Кэнсин повиновался. С легким, отточенным до музыкальности, завораживающим шелестом отполированного дерева и смазанной маслом стали клинки покинули ножны. Даже в скудном, сером, рассеянном, бестеневом свете пасмурного дня, пронизанном водяной взвесью, лезвия засияли, явив миру свою безупречную, хищную, холодную, математически выверенную красоту. По их кромке пробежала, переливаясь, словно живая, волна закалочного узора — хамон, похожий на гребни застывших в одно мгновение волн. Это были превосходные, великолепные мечи, лучшие из тех, что Кэнсин когда-либо держал в руках, достойные украсить пояс даймё, оружие, стоившее целое состояние. Он знал это и, вопреки всем своим стараниям, не мог до конца скрыть промелькнувшей где-то в самой глубине души искры гордости собственника. Он ожидал, он жаждал хотя бы скупого, сдержанного одобрения, взгляда знатока, способного по достоинству оценить и качество закалки, и безупречную геометрию клинка, и остроту лезвия, способного рассечь шелковый платок на лету. Ему нужно было это признание, как глоток воздуха.

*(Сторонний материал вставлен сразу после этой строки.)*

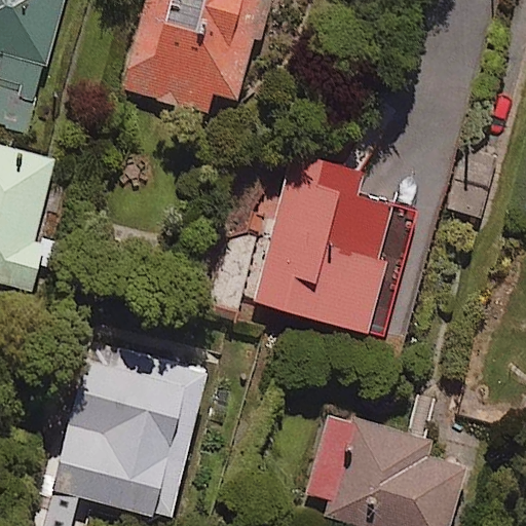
[(0,0),(0,52),(2,53),(0,62),(0,123),(28,132),(62,0),(0,0)]
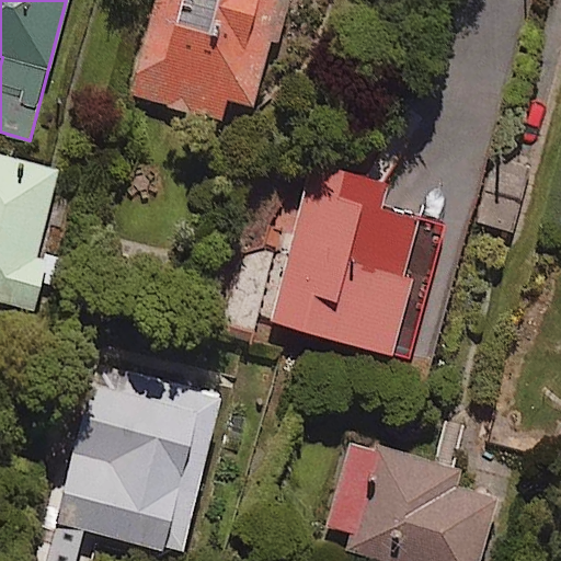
[(282,0),(155,0),(129,93),(220,118),(225,100),(253,107),(282,0)]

— Дрянь, — вынес свой вердикт старик, не изменившись в лице. Он произнес это слово тем же ровным, скрипучим, лишенным эмоций голосом, каким говорил до этого, и оно, это простое, грубое слово, больно хлестнуло по самолюбию Кэнсина, словно удар плетью по обнаженной, беззащитной коже. Оно было оскорбительнее самой изощренной брани. — Железки для резки овощей и демонстрации тщеславия. Мертвая материя. В них нет ни истории, ни памяти, ни голоса предков, ни слез тех, кто их потерял. Они немы. Их выковал ремесленник, а не мастер, вложивший дух. Они мертвы. Дай-ка сюда эту безделушку. Эту пустышку.

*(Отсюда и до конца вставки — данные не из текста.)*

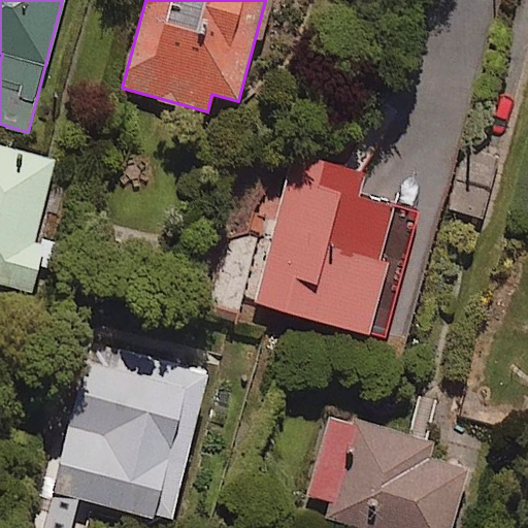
[(53,158),(0,144),(0,283),(31,290),(41,244),(33,242),(53,158)]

Ошеломленный, еще не до конца осознавший смысл сказанного, Кэнсин, действуя скорее рефлекторно, парализованный авторитетом старика, чем осознанно, вложил катану обратно в ножны и, как было велено, протянул ее мастеру. Сэкиро взял меч. Движения его были медленны, скупы и на первый взгляд казались движениями дряхлого, немощного человека, которому трудно удержать даже пустую чашку с чаем. Но в этой замедленности чувствовалась такая невероятная, доведенная до немыслимого, божественного абсолюта точность, такая скрытая, конденсированная, чудовищная мощь, что становилось ясно — старческая немощь здесь абсолютно ни при чем. Это была та высшая, последняя степень мастерства, где исчезает всё лишнее и остается лишь голая, незамутненная, чистая суть. Экономия силы, доведенная до своего логического предела, до состояния искусства. Старик взвесил катану в руке, но не так, как взвешивают предмет, оценивая его массу. Он словно пробовал на вкус ее внутреннюю пустоту, вслушивался в ее немоту, в ее неспособность звучать. И вдруг, к величайшему, не поддающемуся описанию ужасу Кэнсина, он одним резким, неуловимым для глаза, смазанным движением швырнул ее на землю, прямо под струи дождя. Драгоценный клинок, сияющий маслянистым блеском, шлепнулся в вязкую, холодную грязь, мгновенно покрывшись мутными, ржавыми, жирными пятнами. То же самое, без тени эмоций, он проделал и с вакидзаси. Два величайших сокровища, два символа самурайской чести, две части души воина валялись теперь в луже, словно старый, никому не нужный мусор.